**Collected data**
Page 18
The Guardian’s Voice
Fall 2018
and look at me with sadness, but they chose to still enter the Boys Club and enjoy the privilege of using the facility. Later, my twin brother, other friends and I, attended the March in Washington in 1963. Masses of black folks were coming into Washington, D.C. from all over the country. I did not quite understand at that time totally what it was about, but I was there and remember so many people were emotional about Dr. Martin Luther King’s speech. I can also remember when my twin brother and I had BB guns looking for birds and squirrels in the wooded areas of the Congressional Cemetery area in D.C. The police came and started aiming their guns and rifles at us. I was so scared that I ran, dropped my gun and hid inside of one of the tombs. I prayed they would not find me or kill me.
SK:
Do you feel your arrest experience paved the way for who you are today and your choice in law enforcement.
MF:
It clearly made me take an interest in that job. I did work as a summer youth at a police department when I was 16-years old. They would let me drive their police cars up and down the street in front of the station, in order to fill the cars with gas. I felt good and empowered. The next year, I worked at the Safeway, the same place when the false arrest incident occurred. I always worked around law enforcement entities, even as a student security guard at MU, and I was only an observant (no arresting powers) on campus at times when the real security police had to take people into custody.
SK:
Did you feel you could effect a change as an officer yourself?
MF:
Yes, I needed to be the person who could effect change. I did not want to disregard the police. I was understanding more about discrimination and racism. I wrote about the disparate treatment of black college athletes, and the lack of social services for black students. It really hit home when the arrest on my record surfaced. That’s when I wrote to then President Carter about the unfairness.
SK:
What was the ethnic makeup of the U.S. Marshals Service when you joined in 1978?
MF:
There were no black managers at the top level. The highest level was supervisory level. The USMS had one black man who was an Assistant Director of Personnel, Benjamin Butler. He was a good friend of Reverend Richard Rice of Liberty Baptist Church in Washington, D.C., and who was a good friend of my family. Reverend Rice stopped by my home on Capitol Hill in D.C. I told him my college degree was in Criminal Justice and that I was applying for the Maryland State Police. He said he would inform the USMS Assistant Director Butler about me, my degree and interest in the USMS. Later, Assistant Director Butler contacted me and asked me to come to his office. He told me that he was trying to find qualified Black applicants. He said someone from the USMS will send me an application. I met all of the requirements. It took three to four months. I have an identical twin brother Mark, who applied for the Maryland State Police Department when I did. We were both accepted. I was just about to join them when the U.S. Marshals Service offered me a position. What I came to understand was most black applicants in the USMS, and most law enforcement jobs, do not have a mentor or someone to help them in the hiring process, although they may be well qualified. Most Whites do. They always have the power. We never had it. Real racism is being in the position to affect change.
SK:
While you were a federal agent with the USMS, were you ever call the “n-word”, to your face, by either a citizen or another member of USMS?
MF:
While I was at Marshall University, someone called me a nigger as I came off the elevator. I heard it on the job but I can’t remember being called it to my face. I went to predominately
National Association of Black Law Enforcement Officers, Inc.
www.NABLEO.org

**ASSIGNMENT**
Quote all of the entries verbatim.

**WRITTEN SOLUTION**
Page 18
The Guardian’s Voice
Fall 2018
and look at me with sadness, but they chose to still enter the Boys Club and enjoy the privilege of using the facility. Later, my twin brother, other friends and I, attended the March in Washington in 1963. Masses of black folks were coming into Washington, D.C. from all over the country. I did not quite understand at that time totally what it was about, but I was there and remember so many people were emotional about Dr. Martin Luther King’s speech. I can also remember when my twin brother and I had BB guns looking for birds and squirrels in the wooded areas of the Congressional Cemetery area in D.C. The police came and started aiming their guns and rifles at us. I was so scared that I ran, dropped my gun and hid inside of one of the tombs. I prayed they would not find me or kill me.
SK:
Do you feel your arrest experience paved the way for who you are today and your choice in law enforcement.
MF:
It clearly made me take an interest in that job. I did work as a summer youth at a police department when I was 16-years old. They would let me drive their police cars up and down the street in front of the station, in order to fill the cars with gas. I felt good and empowered. The next year, I worked at the Safeway, the same place when the false arrest incident occurred. I always worked around law enforcement entities, even as a student security guard at MU, and I was only an observant (no arresting powers) on campus at times when the real security police had to take people into custody.
SK:
Did you feel you could effect a change as an officer yourself?
MF:
Yes, I needed to be the person who could effect change. I did not want to disregard the police. I was understanding more about discrimination and racism. I wrote about the disparate treatment of black college athletes, and the lack of social services for black students. It really hit home when the arrest on my record surfaced. That’s when I wrote to then President Carter about the unfairness.
SK:
What was the ethnic makeup of the U.S. Marshals Service when you joined in 1978?
MF:
There were no black managers at the top level. The highest level was supervisory level. The USMS had one black man who was an Assistant Director of Personnel, Benjamin Butler. He was a good friend of Reverend Richard Rice of Liberty Baptist Church in Washington, D.C., and who was a good friend of my family. Reverend Rice stopped by my home on Capitol Hill in D.C. I told him my college degree was in Criminal Justice and that I was applying for the Maryland State Police. He said he would inform the USMS Assistant Director Butler about me, my degree and interest in the USMS. Later, Assistant Director Butler contacted me and asked me to come to his office. He told me that he was trying to find qualified Black applicants. He said someone from the USMS will send me an application. I met all of the requirements. It took three to four months. I have an identical twin brother Mark, who applied for the Maryland State Police Department when I did. We were both accepted. I was just about to join them when the U.S. Marshals Service offered me a position. What I came to understand was most black applicants in the USMS, and most law enforcement jobs, do not have a mentor or someone to help them in the hiring process, although they may be well qualified. Most Whites do. They always have the power. We never had it. Real racism is being in the position to affect change.
SK:
While you were a federal agent with the USMS, were you ever call the “n-word”, to your face, by either a citizen or another member of USMS?
MF:
While I was at Marshall University, someone called me a nigger as I came off the elevator. I heard it on the job but I can’t remember being called it to my face. I went to predominately
National Association of Black Law Enforcement Officers, Inc.
www.NABLEO.org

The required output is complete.